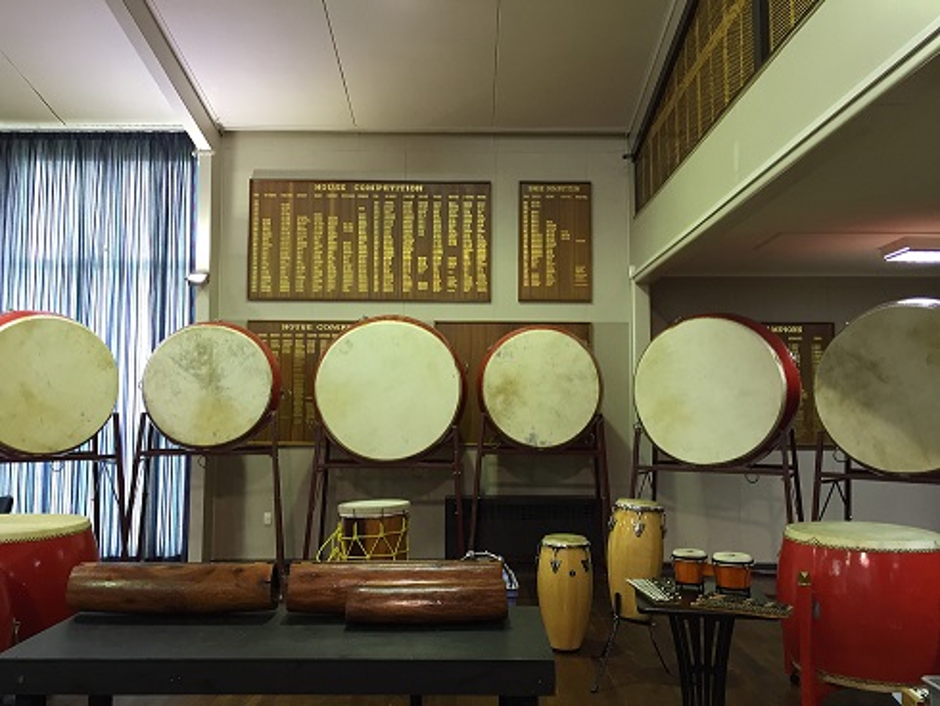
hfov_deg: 61.6
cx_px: 470
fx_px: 788
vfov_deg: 48.3
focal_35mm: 29
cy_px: 353
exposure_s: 1/33
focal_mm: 4.15
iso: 125
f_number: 2.2
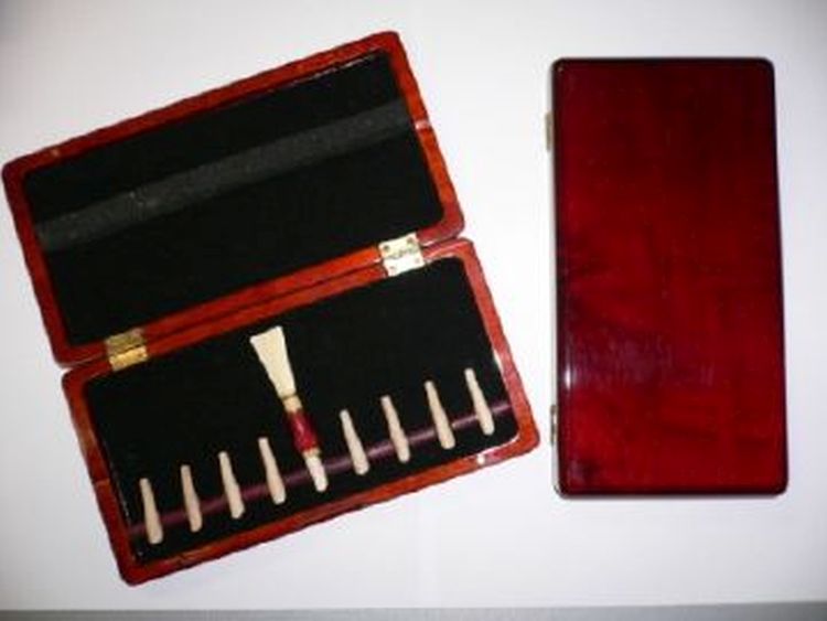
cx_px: 414
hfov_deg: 52.6
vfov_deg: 40.7
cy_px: 310
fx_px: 836
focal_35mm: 35
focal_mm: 5.8
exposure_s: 1/60
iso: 80
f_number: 2.8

**About this task:**
For this exercise, print all of the entries exactly as they appear, but without pictures.

**Problem solution:**
hfov_deg: 61.6
cx_px: 470
fx_px: 788
vfov_deg: 48.3
focal_35mm: 29
cy_px: 353
exposure_s: 1/33
focal_mm: 4.15
iso: 125
f_number: 2.2
cx_px: 414
hfov_deg: 52.6
vfov_deg: 40.7
cy_px: 310
fx_px: 836
focal_35mm: 35
focal_mm: 5.8
exposure_s: 1/60
iso: 80
f_number: 2.8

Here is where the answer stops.